**THE PROBLEM:** Could you reproduce all of the data below, line for line, with nothing changed and nothing left out?

▼▼▼

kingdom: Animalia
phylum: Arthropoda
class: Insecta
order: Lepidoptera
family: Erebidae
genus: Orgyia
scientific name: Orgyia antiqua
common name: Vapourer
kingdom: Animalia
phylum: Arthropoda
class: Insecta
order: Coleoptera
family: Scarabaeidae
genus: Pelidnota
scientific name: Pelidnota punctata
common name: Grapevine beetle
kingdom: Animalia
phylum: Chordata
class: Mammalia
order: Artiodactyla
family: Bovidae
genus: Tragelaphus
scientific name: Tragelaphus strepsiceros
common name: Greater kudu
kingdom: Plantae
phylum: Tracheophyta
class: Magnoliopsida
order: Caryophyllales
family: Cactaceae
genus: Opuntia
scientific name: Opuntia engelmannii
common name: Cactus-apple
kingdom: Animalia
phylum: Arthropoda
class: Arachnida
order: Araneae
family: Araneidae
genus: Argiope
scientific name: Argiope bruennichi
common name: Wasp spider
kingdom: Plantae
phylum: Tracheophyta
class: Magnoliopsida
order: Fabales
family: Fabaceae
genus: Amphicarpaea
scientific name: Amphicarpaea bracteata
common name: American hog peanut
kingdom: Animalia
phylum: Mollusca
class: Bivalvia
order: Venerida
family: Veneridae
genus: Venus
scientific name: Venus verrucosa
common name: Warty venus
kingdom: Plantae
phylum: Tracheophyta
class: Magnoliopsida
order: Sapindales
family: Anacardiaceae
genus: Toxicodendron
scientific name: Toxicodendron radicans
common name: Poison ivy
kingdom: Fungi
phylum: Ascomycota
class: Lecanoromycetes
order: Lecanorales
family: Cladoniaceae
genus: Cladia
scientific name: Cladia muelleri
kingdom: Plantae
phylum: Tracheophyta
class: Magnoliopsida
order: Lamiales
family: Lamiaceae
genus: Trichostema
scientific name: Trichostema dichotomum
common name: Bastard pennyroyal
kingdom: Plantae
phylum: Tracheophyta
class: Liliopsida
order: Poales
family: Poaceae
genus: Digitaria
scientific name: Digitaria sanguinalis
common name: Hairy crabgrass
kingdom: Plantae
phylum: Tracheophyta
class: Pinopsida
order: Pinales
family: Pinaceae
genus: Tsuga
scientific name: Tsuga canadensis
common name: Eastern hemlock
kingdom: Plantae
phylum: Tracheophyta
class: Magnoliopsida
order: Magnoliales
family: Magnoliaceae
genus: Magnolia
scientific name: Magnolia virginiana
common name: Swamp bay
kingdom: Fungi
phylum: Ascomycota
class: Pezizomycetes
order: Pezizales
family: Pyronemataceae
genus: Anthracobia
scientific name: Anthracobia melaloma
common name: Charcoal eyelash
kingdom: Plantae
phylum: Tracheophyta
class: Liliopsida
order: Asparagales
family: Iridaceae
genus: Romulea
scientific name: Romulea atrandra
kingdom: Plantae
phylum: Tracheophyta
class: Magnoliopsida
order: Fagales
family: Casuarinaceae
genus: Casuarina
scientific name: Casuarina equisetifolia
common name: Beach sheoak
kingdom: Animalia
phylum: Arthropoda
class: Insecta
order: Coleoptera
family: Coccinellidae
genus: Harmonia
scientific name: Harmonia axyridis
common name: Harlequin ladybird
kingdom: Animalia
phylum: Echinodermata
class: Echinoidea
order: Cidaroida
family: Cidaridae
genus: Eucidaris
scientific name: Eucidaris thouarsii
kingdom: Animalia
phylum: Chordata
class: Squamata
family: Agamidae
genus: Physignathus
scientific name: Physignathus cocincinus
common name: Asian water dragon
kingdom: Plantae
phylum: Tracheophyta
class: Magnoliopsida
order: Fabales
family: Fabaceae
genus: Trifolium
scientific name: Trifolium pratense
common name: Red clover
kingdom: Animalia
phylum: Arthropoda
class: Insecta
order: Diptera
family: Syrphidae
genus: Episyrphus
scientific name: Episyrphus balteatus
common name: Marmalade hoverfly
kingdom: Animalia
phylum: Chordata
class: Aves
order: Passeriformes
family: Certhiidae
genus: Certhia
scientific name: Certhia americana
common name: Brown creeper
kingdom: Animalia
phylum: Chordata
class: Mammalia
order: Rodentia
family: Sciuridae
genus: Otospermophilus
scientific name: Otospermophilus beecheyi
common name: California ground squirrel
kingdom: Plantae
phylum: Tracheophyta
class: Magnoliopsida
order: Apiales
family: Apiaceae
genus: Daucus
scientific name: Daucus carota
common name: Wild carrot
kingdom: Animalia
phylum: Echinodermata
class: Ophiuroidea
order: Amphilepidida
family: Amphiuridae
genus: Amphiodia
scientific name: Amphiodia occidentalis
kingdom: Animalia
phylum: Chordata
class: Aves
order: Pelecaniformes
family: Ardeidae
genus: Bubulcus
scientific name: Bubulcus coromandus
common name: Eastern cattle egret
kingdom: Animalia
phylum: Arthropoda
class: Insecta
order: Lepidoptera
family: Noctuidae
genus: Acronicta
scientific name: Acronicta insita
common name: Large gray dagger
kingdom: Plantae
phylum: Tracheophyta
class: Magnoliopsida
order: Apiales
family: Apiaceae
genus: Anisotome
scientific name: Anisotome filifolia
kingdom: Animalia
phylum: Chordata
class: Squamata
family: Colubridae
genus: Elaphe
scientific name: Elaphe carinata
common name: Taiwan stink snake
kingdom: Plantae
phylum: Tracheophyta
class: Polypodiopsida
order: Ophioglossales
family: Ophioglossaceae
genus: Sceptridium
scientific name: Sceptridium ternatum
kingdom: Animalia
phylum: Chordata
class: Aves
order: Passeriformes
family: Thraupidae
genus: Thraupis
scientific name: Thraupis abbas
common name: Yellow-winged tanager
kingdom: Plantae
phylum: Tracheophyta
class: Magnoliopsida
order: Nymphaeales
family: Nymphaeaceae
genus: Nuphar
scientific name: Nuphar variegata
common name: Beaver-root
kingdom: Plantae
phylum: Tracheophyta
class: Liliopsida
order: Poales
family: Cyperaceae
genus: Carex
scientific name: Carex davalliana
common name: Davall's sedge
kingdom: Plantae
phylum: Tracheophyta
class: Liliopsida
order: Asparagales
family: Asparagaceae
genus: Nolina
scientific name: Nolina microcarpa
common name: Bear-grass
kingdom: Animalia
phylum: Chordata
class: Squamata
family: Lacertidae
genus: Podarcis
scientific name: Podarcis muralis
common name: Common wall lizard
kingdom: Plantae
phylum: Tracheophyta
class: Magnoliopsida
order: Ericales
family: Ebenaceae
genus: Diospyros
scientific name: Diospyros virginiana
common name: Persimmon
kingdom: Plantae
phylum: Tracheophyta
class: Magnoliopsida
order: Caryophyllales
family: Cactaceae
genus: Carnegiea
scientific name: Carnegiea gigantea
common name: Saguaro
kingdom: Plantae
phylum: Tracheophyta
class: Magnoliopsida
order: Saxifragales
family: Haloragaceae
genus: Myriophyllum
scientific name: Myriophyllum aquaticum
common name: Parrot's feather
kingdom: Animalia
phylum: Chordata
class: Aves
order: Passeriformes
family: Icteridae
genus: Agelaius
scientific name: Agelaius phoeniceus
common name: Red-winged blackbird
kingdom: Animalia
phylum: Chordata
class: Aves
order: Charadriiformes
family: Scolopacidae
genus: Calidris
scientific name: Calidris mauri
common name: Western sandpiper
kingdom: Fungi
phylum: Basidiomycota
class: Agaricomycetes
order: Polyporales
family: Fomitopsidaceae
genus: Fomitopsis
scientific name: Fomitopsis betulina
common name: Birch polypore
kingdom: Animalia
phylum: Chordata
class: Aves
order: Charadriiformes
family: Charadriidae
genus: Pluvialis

▲▲▲

**SOLVED PROBLEM:**
kingdom: Animalia
phylum: Arthropoda
class: Insecta
order: Lepidoptera
family: Erebidae
genus: Orgyia
scientific name: Orgyia antiqua
common name: Vapourer
kingdom: Animalia
phylum: Arthropoda
class: Insecta
order: Coleoptera
family: Scarabaeidae
genus: Pelidnota
scientific name: Pelidnota punctata
common name: Grapevine beetle
kingdom: Animalia
phylum: Chordata
class: Mammalia
order: Artiodactyla
family: Bovidae
genus: Tragelaphus
scientific name: Tragelaphus strepsiceros
common name: Greater kudu
kingdom: Plantae
phylum: Tracheophyta
class: Magnoliopsida
order: Caryophyllales
family: Cactaceae
genus: Opuntia
scientific name: Opuntia engelmannii
common name: Cactus-apple
kingdom: Animalia
phylum: Arthropoda
class: Arachnida
order: Araneae
family: Araneidae
genus: Argiope
scientific name: Argiope bruennichi
common name: Wasp spider
kingdom: Plantae
phylum: Tracheophyta
class: Magnoliopsida
order: Fabales
family: Fabaceae
genus: Amphicarpaea
scientific name: Amphicarpaea bracteata
common name: American hog peanut
kingdom: Animalia
phylum: Mollusca
class: Bivalvia
order: Venerida
family: Veneridae
genus: Venus
scientific name: Venus verrucosa
common name: Warty venus
kingdom: Plantae
phylum: Tracheophyta
class: Magnoliopsida
order: Sapindales
family: Anacardiaceae
genus: Toxicodendron
scientific name: Toxicodendron radicans
common name: Poison ivy
kingdom: Fungi
phylum: Ascomycota
class: Lecanoromycetes
order: Lecanorales
family: Cladoniaceae
genus: Cladia
scientific name: Cladia muelleri
kingdom: Plantae
phylum: Tracheophyta
class: Magnoliopsida
order: Lamiales
family: Lamiaceae
genus: Trichostema
scientific name: Trichostema dichotomum
common name: Bastard pennyroyal
kingdom: Plantae
phylum: Tracheophyta
class: Liliopsida
order: Poales
family: Poaceae
genus: Digitaria
scientific name: Digitaria sanguinalis
common name: Hairy crabgrass
kingdom: Plantae
phylum: Tracheophyta
class: Pinopsida
order: Pinales
family: Pinaceae
genus: Tsuga
scientific name: Tsuga canadensis
common name: Eastern hemlock
kingdom: Plantae
phylum: Tracheophyta
class: Magnoliopsida
order: Magnoliales
family: Magnoliaceae
genus: Magnolia
scientific name: Magnolia virginiana
common name: Swamp bay
kingdom: Fungi
phylum: Ascomycota
class: Pezizomycetes
order: Pezizales
family: Pyronemataceae
genus: Anthracobia
scientific name: Anthracobia melaloma
common name: Charcoal eyelash
kingdom: Plantae
phylum: Tracheophyta
class: Liliopsida
order: Asparagales
family: Iridaceae
genus: Romulea
scientific name: Romulea atrandra
kingdom: Plantae
phylum: Tracheophyta
class: Magnoliopsida
order: Fagales
family: Casuarinaceae
genus: Casuarina
scientific name: Casuarina equisetifolia
common name: Beach sheoak
kingdom: Animalia
phylum: Arthropoda
class: Insecta
order: Coleoptera
family: Coccinellidae
genus: Harmonia
scientific name: Harmonia axyridis
common name: Harlequin ladybird
kingdom: Animalia
phylum: Echinodermata
class: Echinoidea
order: Cidaroida
family: Cidaridae
genus: Eucidaris
scientific name: Eucidaris thouarsii
kingdom: Animalia
phylum: Chordata
class: Squamata
family: Agamidae
genus: Physignathus
scientific name: Physignathus cocincinus
common name: Asian water dragon
kingdom: Plantae
phylum: Tracheophyta
class: Magnoliopsida
order: Fabales
family: Fabaceae
genus: Trifolium
scientific name: Trifolium pratense
common name: Red clover
kingdom: Animalia
phylum: Arthropoda
class: Insecta
order: Diptera
family: Syrphidae
genus: Episyrphus
scientific name: Episyrphus balteatus
common name: Marmalade hoverfly
kingdom: Animalia
phylum: Chordata
class: Aves
order: Passeriformes
family: Certhiidae
genus: Certhia
scientific name: Certhia americana
common name: Brown creeper
kingdom: Animalia
phylum: Chordata
class: Mammalia
order: Rodentia
family: Sciuridae
genus: Otospermophilus
scientific name: Otospermophilus beecheyi
common name: California ground squirrel
kingdom: Plantae
phylum: Tracheophyta
class: Magnoliopsida
order: Apiales
family: Apiaceae
genus: Daucus
scientific name: Daucus carota
common name: Wild carrot
kingdom: Animalia
phylum: Echinodermata
class: Ophiuroidea
order: Amphilepidida
family: Amphiuridae
genus: Amphiodia
scientific name: Amphiodia occidentalis
kingdom: Animalia
phylum: Chordata
class: Aves
order: Pelecaniformes
family: Ardeidae
genus: Bubulcus
scientific name: Bubulcus coromandus
common name: Eastern cattle egret
kingdom: Animalia
phylum: Arthropoda
class: Insecta
order: Lepidoptera
family: Noctuidae
genus: Acronicta
scientific name: Acronicta insita
common name: Large gray dagger
kingdom: Plantae
phylum: Tracheophyta
class: Magnoliopsida
order: Apiales
family: Apiaceae
genus: Anisotome
scientific name: Anisotome filifolia
kingdom: Animalia
phylum: Chordata
class: Squamata
family: Colubridae
genus: Elaphe
scientific name: Elaphe carinata
common name: Taiwan stink snake
kingdom: Plantae
phylum: Tracheophyta
class: Polypodiopsida
order: Ophioglossales
family: Ophioglossaceae
genus: Sceptridium
scientific name: Sceptridium ternatum
kingdom: Animalia
phylum: Chordata
class: Aves
order: Passeriformes
family: Thraupidae
genus: Thraupis
scientific name: Thraupis abbas
common name: Yellow-winged tanager
kingdom: Plantae
phylum: Tracheophyta
class: Magnoliopsida
order: Nymphaeales
family: Nymphaeaceae
genus: Nuphar
scientific name: Nuphar variegata
common name: Beaver-root
kingdom: Plantae
phylum: Tracheophyta
class: Liliopsida
order: Poales
family: Cyperaceae
genus: Carex
scientific name: Carex davalliana
common name: Davall's sedge
kingdom: Plantae
phylum: Tracheophyta
class: Liliopsida
order: Asparagales
family: Asparagaceae
genus: Nolina
scientific name: Nolina microcarpa
common name: Bear-grass
kingdom: Animalia
phylum: Chordata
class: Squamata
family: Lacertidae
genus: Podarcis
scientific name: Podarcis muralis
common name: Common wall lizard
kingdom: Plantae
phylum: Tracheophyta
class: Magnoliopsida
order: Ericales
family: Ebenaceae
genus: Diospyros
scientific name: Diospyros virginiana
common name: Persimmon
kingdom: Plantae
phylum: Tracheophyta
class: Magnoliopsida
order: Caryophyllales
family: Cactaceae
genus: Carnegiea
scientific name: Carnegiea gigantea
common name: Saguaro
kingdom: Plantae
phylum: Tracheophyta
class: Magnoliopsida
order: Saxifragales
family: Haloragaceae
genus: Myriophyllum
scientific name: Myriophyllum aquaticum
common name: Parrot's feather
kingdom: Animalia
phylum: Chordata
class: Aves
order: Passeriformes
family: Icteridae
genus: Agelaius
scientific name: Agelaius phoeniceus
common name: Red-winged blackbird
kingdom: Animalia
phylum: Chordata
class: Aves
order: Charadriiformes
family: Scolopacidae
genus: Calidris
scientific name: Calidris mauri
common name: Western sandpiper
kingdom: Fungi
phylum: Basidiomycota
class: Agaricomycetes
order: Polyporales
family: Fomitopsidaceae
genus: Fomitopsis
scientific name: Fomitopsis betulina
common name: Birch polypore
kingdom: Animalia
phylum: Chordata
class: Aves
order: Charadriiformes
family: Charadriidae
genus: Pluvialis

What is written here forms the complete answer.